Indispensáveis para o reconhecimento internacional do regime, as eleições para a Assembleia Constituinte foram realizadas de forma a proteger o partido da revolução e a obra do Governo. Mas as potências europeias exigiam mais do que a aprovação de uma Constituição. Por isso a Constituinte decidiu transformar-se em Parlamento, com duas câmaras, e eleger ela própria um Presidente da República. Manuel de Arriaga ganhou, mas o partido dividiu-se. Por João Bonifácio Serra

A substituição da monarquia, em Outubro de 1910, ocorreu num quadro de confronto militar-civil limitado. Os acontecimentos decisivos passaram-se em Lisboa e os actos violentos não tiveram repercussão generalizada. O número de mortos e feridos dos dois dias revolucionários não atingiu a centena. Nos dias que se sucederam ao 5 de Outubro, o Partido Republicano ocupou os centros de decisão política nacionais e locais sem resistência.

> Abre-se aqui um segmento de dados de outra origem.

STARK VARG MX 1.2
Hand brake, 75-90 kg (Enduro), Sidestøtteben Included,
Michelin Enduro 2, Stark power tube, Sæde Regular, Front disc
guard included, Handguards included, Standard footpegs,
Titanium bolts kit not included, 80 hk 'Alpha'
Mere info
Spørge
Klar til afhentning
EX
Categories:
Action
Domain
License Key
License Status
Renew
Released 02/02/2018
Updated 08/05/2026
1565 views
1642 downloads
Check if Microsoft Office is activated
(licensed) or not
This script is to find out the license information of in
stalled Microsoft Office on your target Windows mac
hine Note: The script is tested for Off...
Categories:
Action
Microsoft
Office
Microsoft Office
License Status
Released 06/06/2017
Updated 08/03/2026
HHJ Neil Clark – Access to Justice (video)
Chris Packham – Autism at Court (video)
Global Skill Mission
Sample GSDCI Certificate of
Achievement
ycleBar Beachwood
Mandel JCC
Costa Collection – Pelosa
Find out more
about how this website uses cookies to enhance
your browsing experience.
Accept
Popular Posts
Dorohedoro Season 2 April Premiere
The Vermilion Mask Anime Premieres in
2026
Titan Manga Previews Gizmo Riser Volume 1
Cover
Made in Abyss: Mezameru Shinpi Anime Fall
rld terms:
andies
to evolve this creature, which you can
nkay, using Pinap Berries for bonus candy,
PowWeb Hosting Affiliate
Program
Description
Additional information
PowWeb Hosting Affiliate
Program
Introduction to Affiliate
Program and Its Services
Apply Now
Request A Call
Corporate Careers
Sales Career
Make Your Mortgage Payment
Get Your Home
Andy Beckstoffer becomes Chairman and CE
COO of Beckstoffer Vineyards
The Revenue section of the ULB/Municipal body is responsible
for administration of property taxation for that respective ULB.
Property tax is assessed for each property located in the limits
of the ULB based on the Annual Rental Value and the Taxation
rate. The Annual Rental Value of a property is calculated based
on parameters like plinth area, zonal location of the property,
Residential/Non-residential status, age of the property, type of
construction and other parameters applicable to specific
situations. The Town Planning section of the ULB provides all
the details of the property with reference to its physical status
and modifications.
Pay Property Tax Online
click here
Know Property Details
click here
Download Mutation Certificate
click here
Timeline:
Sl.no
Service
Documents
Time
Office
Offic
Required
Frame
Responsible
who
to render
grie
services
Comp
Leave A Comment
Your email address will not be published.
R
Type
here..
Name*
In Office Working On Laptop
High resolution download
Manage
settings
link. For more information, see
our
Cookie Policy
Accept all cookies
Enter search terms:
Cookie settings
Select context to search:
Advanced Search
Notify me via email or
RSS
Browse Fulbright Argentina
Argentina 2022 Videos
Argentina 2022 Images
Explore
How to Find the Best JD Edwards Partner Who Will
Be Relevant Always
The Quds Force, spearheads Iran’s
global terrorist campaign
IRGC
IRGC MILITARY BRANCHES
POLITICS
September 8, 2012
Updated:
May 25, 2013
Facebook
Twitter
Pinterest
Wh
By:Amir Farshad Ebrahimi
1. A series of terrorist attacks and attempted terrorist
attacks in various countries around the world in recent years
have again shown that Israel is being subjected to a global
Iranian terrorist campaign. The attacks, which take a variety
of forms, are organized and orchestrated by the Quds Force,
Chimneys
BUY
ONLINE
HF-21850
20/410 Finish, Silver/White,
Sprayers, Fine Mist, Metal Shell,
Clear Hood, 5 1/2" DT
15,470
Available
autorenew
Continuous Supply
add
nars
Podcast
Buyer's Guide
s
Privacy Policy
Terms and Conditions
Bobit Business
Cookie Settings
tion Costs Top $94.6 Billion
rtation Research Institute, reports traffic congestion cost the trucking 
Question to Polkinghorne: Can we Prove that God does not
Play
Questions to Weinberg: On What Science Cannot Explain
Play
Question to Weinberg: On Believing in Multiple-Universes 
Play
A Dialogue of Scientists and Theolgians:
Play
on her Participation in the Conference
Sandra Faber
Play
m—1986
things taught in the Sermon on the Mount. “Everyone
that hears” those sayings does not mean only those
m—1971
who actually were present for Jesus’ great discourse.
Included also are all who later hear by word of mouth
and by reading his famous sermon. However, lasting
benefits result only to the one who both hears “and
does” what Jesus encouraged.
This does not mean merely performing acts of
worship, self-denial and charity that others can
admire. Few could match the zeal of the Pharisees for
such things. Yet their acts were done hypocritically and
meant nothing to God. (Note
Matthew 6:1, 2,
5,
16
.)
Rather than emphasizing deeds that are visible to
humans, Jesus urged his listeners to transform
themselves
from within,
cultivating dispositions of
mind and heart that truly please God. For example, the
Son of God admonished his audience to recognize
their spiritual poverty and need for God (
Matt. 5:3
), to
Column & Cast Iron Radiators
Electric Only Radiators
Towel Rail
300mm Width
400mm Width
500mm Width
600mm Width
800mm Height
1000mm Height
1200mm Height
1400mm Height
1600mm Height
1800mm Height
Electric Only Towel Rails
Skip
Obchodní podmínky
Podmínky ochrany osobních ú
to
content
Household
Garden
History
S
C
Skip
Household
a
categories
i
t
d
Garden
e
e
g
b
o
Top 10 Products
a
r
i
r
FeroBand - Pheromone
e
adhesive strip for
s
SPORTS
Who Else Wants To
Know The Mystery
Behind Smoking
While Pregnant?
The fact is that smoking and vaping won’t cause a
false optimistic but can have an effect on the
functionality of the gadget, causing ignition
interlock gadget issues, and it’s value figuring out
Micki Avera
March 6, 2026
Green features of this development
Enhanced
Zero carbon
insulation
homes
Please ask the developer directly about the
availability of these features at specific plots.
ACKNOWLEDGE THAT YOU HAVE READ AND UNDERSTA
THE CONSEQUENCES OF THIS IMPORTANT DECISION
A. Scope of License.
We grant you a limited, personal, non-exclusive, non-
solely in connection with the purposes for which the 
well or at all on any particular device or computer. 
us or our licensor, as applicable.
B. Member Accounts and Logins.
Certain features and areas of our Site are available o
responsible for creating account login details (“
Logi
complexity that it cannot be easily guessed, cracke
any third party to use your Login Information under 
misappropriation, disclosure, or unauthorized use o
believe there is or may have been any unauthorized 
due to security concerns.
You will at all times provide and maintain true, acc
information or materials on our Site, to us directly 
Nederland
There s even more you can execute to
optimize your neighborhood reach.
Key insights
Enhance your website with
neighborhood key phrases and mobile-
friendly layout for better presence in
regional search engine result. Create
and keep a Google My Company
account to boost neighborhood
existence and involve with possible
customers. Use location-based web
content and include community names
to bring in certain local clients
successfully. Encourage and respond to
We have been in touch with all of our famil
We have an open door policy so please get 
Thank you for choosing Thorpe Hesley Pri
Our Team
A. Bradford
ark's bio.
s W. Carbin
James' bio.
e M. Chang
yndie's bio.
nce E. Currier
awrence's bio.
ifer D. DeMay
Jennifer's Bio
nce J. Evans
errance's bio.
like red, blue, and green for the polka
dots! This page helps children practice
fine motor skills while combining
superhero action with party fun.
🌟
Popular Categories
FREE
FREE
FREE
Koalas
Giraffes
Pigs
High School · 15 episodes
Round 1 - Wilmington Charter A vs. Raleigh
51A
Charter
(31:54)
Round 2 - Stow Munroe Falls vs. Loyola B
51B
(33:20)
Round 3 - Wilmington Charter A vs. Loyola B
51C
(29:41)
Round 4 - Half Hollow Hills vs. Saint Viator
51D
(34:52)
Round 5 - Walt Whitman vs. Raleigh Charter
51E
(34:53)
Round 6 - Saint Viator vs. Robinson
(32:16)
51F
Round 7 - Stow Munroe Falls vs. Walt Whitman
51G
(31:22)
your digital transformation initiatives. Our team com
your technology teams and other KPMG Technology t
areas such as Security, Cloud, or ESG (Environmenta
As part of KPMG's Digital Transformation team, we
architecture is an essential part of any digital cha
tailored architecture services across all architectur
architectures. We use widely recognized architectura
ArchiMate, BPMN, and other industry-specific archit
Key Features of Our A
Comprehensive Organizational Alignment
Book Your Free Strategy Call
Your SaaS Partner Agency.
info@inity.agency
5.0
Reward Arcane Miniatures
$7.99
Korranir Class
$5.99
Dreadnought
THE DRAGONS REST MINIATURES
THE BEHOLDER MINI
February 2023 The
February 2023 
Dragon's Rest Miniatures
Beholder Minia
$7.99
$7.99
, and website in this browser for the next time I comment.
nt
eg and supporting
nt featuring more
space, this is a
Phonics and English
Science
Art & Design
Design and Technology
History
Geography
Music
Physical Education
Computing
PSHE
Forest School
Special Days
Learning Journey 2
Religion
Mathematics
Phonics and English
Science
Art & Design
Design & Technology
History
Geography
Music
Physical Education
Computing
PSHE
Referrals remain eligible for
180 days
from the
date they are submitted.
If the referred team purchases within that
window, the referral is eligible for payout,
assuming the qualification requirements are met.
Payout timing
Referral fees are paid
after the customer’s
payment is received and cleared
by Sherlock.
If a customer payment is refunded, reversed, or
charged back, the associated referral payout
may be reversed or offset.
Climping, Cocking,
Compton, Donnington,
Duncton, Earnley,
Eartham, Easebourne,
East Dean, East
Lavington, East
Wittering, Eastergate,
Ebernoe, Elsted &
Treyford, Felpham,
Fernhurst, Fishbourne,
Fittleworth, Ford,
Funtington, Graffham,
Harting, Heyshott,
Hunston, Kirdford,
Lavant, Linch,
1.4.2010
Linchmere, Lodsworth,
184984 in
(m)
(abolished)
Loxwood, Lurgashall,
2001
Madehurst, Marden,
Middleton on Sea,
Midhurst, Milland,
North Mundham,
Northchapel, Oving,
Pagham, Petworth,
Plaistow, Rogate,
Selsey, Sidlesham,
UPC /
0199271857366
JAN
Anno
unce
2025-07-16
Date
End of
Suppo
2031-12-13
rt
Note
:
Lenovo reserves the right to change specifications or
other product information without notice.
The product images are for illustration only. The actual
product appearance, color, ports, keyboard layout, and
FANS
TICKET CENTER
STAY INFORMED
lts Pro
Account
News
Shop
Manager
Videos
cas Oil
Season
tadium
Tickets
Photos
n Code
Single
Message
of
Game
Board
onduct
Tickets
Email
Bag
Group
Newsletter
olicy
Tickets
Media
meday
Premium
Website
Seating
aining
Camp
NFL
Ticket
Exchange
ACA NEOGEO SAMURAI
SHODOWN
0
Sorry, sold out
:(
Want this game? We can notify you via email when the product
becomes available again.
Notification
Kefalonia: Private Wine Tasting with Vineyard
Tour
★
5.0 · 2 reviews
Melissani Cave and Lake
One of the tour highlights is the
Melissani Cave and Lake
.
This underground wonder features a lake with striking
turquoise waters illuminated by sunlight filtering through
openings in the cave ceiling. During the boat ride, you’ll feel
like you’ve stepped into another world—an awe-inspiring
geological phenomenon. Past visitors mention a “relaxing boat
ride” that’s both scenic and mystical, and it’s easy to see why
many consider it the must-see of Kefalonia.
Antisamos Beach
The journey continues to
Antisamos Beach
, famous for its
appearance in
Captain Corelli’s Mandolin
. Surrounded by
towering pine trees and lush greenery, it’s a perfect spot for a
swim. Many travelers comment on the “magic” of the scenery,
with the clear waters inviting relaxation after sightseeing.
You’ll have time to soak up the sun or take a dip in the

Os dirigentes republicanos, que tinham antecipado algum activismo dos apoiantes da monarquia e tinham acordado, por isso, ficar fora do Governo, não esconderam a surpresa. E o movimento inesperado de adesões que em seguida se precipitou sobre as estruturas do Partido Republicano criou mesmo embaraços ao novo poder político-administrativo.

De um modo geral, a impressão de apatia e de indiferença de grande parte do país perante uma ruptura, que o Partido Republicano acreditava ser ampla e profunda, foi vista com cepticismo. Os dirigentes republicanos desconfiavam que, por detrás dessa indiferença, podia espreitar uma revolta do medo ao jacobino incitada pelos padres, ou um levantamento contra as novas instituições preparado pelos caciques monárquicos. Na ausência, porém, de sinais de perigo, concentraram-se na acção governativa, conferindo ao Governo Provisório um mandato reformador que, a acreditar nos depoimentos de alguns dirigentes, não estaria nos desígnios iniciais dos revolucionários. José Relvas, por exemplo, revelou nas suas Memórias que corria em alguns membros da cúpula do partido o entendimento de que o Governo Provisório se deveria limitar a uma gestão corrente, até à realização de eleições. Mas, com o apagamento e subalternização do Partido Republicano face ao Governo e ao aparelho de Estado, foi outra a orientação que prevaleceu. Os principais dirigentes partidários distribuíram-se pelo Governo e integraram os diversos órgãos da administração.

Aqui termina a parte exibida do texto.